GIVEN TEXT:
------

Database – Indexes, data sorting and searching improvement

In the previous post, we discussed data concurrency/consistency and figured out how to properly set the isolation level of an explicit DBMS transaction.

In this new post, we will discuss the theory behind the indexes used in a DBMS to improve the data searching on a database table.

Types of indexes

Indexes in a database make searches faster because they allow the database to quickly locate the specific data that matches a search query.

Without an index, the database would have to scan every row in the table to find the desired data, which can be slow and resource-intensive, especially for large tables.

An index creates a separate data structure that contains a copy of the data from one or more columns in the table, organized in a way that allows for fast searching and sorting. This makes it possible for the database to quickly narrow down the rows that match a search query, reducing the amount of data that needs to be scanned and improving performance.

Several types of indexes can be used in a database. Some of the most common types include:

  1. B-Tree Index: This is the most common type of index that is used in databases. It is well-suited for indexing columns with discrete values, such as dates or names.
  2. Bitmap Index: This index is used for columns with relatively few distinct values. It is efficient for data warehousing and analytics use cases.
  3. Clustered Index: A clustered index determines the physical order of data in a table, which can help improve the performance of certain types of queries.
  4. Non-clustered Index: A non-clustered index is a separate structure that stores a copy of a portion of a table’s data in a different location, allowing for faster searching and sorting.
  5. Full-text Index: This index performs text-based searches on large volumes of unstructured data, such as documents or web pages.
  6. Spatial Index: A spatial index is used to optimize searches on data with a spatial component, such as geographic data.

The specific type of index that is most appropriate depends on the characteristics of the data and the type of queries that will be performed on it.

B-Tree Index

B-tree indexes are well-suited for columns with high cardinality, meaning many distinct values exist in the column. They work well for range queries, where you need to search for a range of values or use comparison operators like greater than or less than.

------

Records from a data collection
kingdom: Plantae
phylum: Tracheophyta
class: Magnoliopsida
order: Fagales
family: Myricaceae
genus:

------

TASK PROMPT:
Write what comes next in the post on database indexes, picking up after its final sentence on B-tree indexes and range queries.

TASK ANSWER:
They are also helpful for equality queries, where you must match a single value. In general, you should use a B-tree index when the values in the column are not too repetitive, and you need to look up individual values or ranges of values frequently.

Here’s an example of a B-tree structure:

                      +----+
                      | 26 |
                      +----+
                    /   |   \
                   /    |    \
                  /     |     \
            +----+ +----+ +----+ +----+
            | 10 | | 20 | | 30 | | 40 |
            +----+ +----+ +----+ +----+
           /  |  \      / \      |    \
          /   |   \    /   \     |     \
         /    |    \  /     \    |      \
    +----+ +----+ +----+ +----+ +----+ +----+
    |  1 | |  4 | |  7 | | 13 | | 15 | | 18 |
    +----+ +----+ +----+ +----+ +----+ +----+

In this example, each node in the tree represents a range of values, and the keys in each node are used to navigate to other nodes in the tree. At the top of the tree, the root node contains the most significant key value and points to child nodes with smaller values.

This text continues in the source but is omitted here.